:: TASK ITEM ::
Whenever a line below includes the word "wire", copy that line.

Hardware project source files
--*--

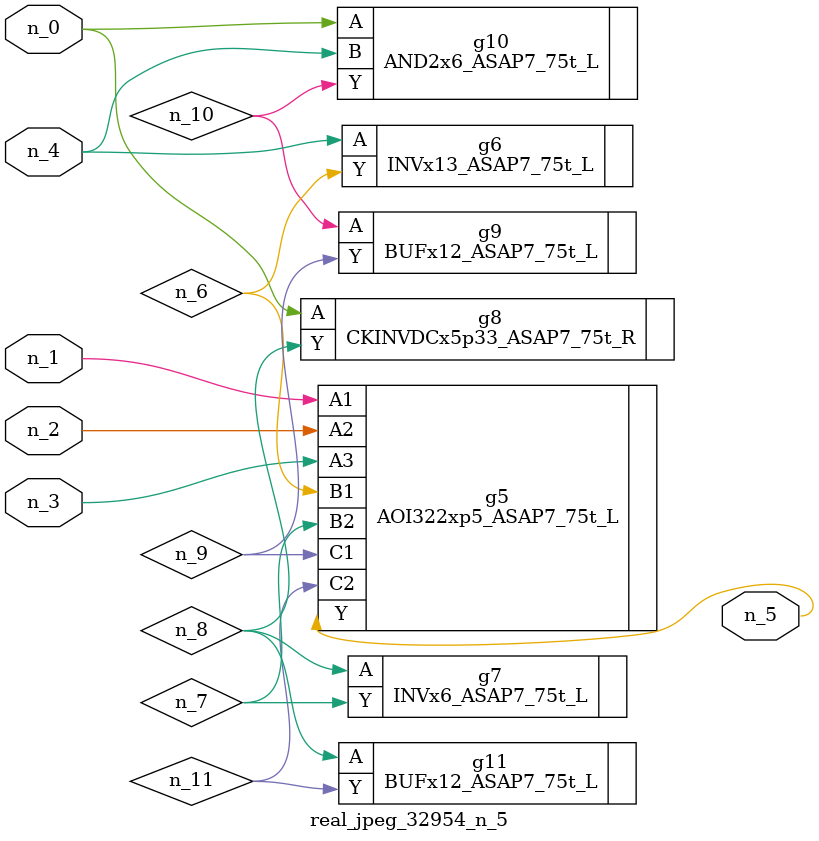
<source format=v>
module real_jpeg_32954_n_5 (n_4, n_0, n_1, n_2, n_3, n_5);

input n_4;
input n_0;
input n_1;
input n_2;
input n_3;

output n_5;

wire n_8;
wire n_11;
wire n_6;
wire n_7;
wire n_10;
wire n_9;

CKINVDCx5p33_ASAP7_75t_R g8 ( 
.A(n_0),
.Y(n_8)
);

AND2x6_ASAP7_75t_L g10 ( 
.A(n_0),
.B(n_4),
.Y(n_10)
);

AOI322xp5_ASAP7_75t_L g5 ( 
.A1(n_1),
.A2(n_2),
.A3(n_3),
.B1(n_6),
.B2(n_7),
.C1(n_9),
.C2(n_11),
.Y(n_5)
);

INVx13_ASAP7_75t_L g6 ( 
.A(n_4),
.Y(n_6)
);

INVx6_ASAP7_75t_L g7 ( 
.A(n_8),
.Y(n_7)
);

BUFx12_ASAP7_75t_L g11 ( 
.A(n_8),
.Y(n_11)
);

BUFx12_ASAP7_75t_L g9 ( 
.A(n_10),
.Y(n_9)
);


endmodule
</source>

--*--

:: EXERCISE RESULT ::
wire n_8;
wire n_11;
wire n_6;
wire n_7;
wire n_10;
wire n_9;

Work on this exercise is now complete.